> **WHAT IS REQUIRED**
Wherever the listing holds a picture, leave it out, and copy the remainder exactly.

> **INFORMATION GIVEN**
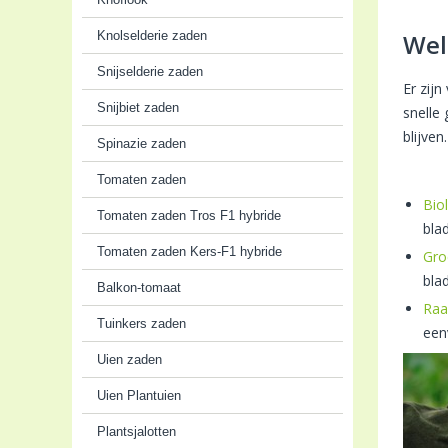
Knolselderie zaden
Wel
Snijselderie zaden
Er zij
Snijbiet zaden
snelle
blijven
Spinazie zaden
Tomaten zaden
Bio
Tomaten zaden Tros F1 hybride
bla
Tomaten zaden Kers-F1 hybride
Gro
bla
Balkon-tomaat
Raa
Tuinkers zaden
een
Uien zaden
Uien Plantuien
Plantsjalotten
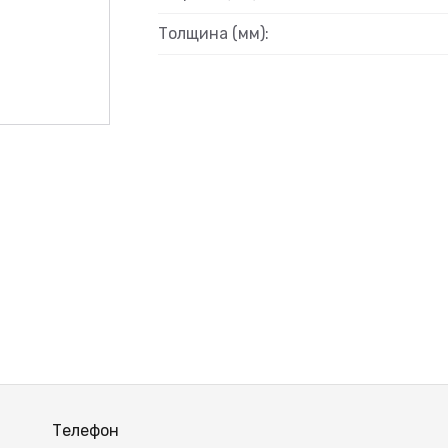
ВЫЙ
Толщина (мм):
Телефон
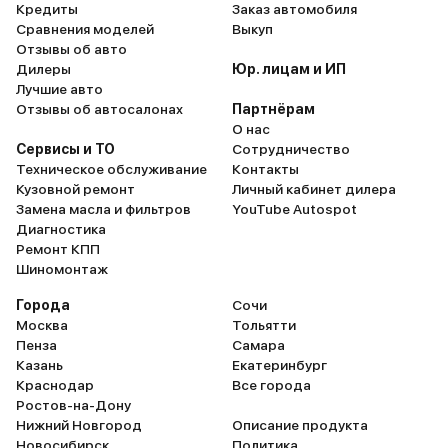
Кредиты
Заказ автомобиля
Сравнения моделей
Выкуп
Отзывы об авто
Дилеры
Юр. лицам и ИП
Лучшие авто
Отзывы об автосалонах
Партнёрам
О нас
Сервисы и ТО
Сотрудничество
Техническое обслуживание
Контакты
Кузовной ремонт
Личный кабинет дилера
Замена масла и фильтров
YouTube Autospot
Диагностика
Ремонт КПП
Шиномонтаж
Города
Сочи
Москва
Тольятти
Пенза
Самара
Казань
Екатеринбург
Краснодар
Все города
Ростов-на-Дону
Нижний Новгород
Описание продукта
Новосибирск
Политика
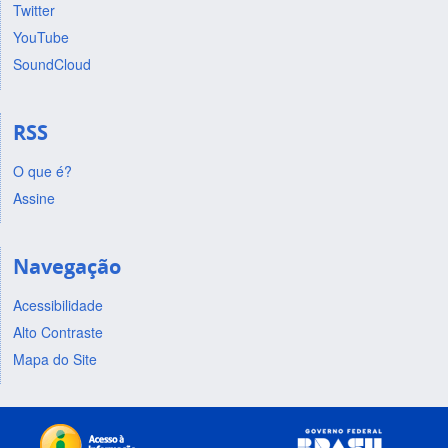
Twitter
YouTube
SoundCloud
RSS
O que é?
Assine
Navegação
Acessibilidade
Alto Contraste
Mapa do Site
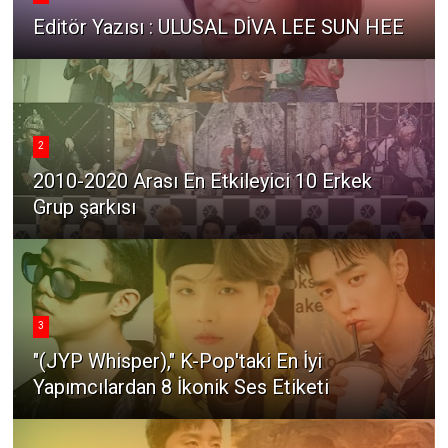
Editör Yazısı : ULUSAL DİVA LEE SUN HEE
2
2010-2020 Arası En Etkileyici 10 Erkek
Grup şarkısı
3
"(JYP Whisper)," K-Pop'taki En İyi
Yapımcılardan 8 İkonik Ses Etiketi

> **EXERCISE OUTPUT**
Knolselderie zaden
Wel
Snijselderie zaden
Er zij
Snijbiet zaden
snelle
blijven
Spinazie zaden
Tomaten zaden
Bio
Tomaten zaden Tros F1 hybride
bla
Tomaten zaden Kers-F1 hybride
Gro
bla
Balkon-tomaat
Raa
Tuinkers zaden
een
Uien zaden
Uien Plantuien
Plantsjalotten
ВЫЙ
Толщина (мм):
Телефон
Кредиты
Заказ автомобиля
Сравнения моделей
Выкуп
Отзывы об авто
Дилеры
Юр. лицам и ИП
Лучшие авто
Отзывы об автосалонах
Партнёрам
О нас
Сервисы и ТО
Сотрудничество
Техническое обслуживание
Контакты
Кузовной ремонт
Личный кабинет дилера
Замена масла и фильтров
YouTube Autospot
Диагностика
Ремонт КПП
Шиномонтаж
Города
Сочи
Москва
Тольятти
Пенза
Самара
Казань
Екатеринбург
Краснодар
Все города
Ростов-на-Дону
Нижний Новгород
Описание продукта
Новосибирск
Политика
Twitter
YouTube
SoundCloud
RSS
O que é?
Assine
Navegação
Acessibilidade
Alto Contraste
Mapa do Site
Editör Yazısı : ULUSAL DİVA LEE SUN HEE
2
2010-2020 Arası En Etkileyici 10 Erkek
Grup şarkısı
3
"(JYP Whisper)," K-Pop'taki En İyi
Yapımcılardan 8 İkonik Ses Etiketi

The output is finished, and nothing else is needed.